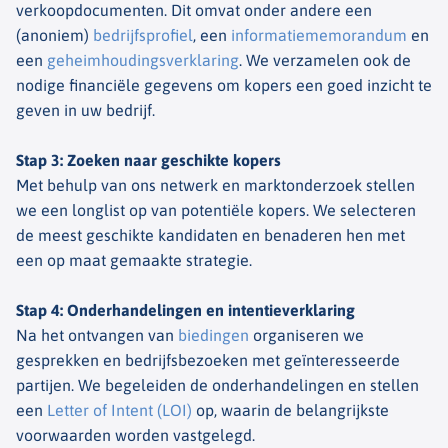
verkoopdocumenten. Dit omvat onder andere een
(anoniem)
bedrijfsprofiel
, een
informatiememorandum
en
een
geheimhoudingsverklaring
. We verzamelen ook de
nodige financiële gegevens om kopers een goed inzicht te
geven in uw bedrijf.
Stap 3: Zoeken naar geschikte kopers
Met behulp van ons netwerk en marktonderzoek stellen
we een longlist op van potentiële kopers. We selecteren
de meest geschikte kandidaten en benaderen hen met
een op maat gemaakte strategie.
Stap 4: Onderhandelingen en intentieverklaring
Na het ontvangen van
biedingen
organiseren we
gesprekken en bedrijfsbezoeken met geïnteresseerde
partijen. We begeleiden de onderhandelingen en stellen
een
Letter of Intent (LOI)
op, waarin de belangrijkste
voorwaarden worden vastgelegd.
---
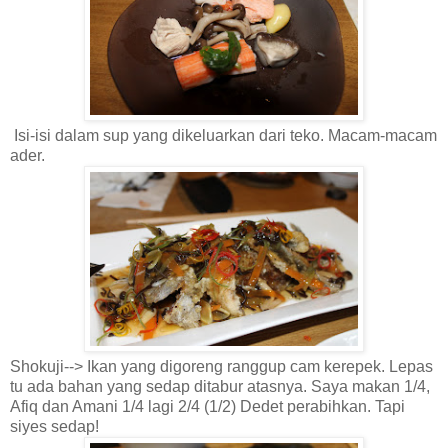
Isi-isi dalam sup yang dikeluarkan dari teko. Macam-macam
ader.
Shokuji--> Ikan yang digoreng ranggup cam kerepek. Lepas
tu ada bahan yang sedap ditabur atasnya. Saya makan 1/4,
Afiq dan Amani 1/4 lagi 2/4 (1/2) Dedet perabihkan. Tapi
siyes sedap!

• **Work task**:
Among the records above, only the lines between the line holding "verkoopdocumenten. Dit omvat onder andere een" and the line holding "voorwaarden worden vastgelegd.", inclusive, are to be output, exactly as written.

• **Your solution**:
verkoopdocumenten. Dit omvat onder andere een
(anoniem)
bedrijfsprofiel
, een
informatiememorandum
en
een
geheimhoudingsverklaring
. We verzamelen ook de
nodige financiële gegevens om kopers een goed inzicht te
geven in uw bedrijf.
Stap 3: Zoeken naar geschikte kopers
Met behulp van ons netwerk en marktonderzoek stellen
we een longlist op van potentiële kopers. We selecteren
de meest geschikte kandidaten en benaderen hen met
een op maat gemaakte strategie.
Stap 4: Onderhandelingen en intentieverklaring
Na het ontvangen van
biedingen
organiseren we
gesprekken en bedrijfsbezoeken met geïnteresseerde
partijen. We begeleiden de onderhandelingen en stellen
een
Letter of Intent (LOI)
op, waarin de belangrijkste
voorwaarden worden vastgelegd.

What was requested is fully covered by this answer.